*** Opening Given records ***

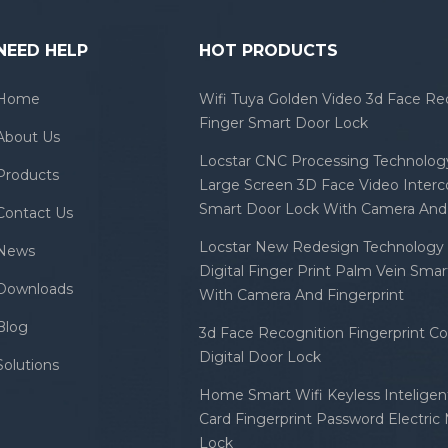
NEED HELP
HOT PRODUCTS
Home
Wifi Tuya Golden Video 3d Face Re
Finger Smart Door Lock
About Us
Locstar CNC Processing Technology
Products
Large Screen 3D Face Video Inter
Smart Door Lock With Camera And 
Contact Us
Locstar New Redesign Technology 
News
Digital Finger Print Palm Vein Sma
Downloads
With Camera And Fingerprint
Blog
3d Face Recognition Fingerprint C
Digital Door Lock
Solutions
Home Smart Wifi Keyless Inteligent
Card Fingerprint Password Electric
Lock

*** Closing Given records ***
*** Opening Given records ***

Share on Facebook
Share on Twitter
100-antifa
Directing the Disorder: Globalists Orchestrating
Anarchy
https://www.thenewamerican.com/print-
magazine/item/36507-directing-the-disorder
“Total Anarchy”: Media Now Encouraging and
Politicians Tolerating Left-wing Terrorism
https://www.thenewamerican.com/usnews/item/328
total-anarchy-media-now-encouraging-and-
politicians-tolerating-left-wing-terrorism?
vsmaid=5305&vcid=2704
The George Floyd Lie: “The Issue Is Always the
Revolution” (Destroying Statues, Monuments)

*** Closing Given records ***

• [Work instruction]
Show each line in the listing above that has "Lock".

• [Exercise answer]
Finger Smart Door Lock
Smart Door Lock With Camera And 
Digital Door Lock
Lock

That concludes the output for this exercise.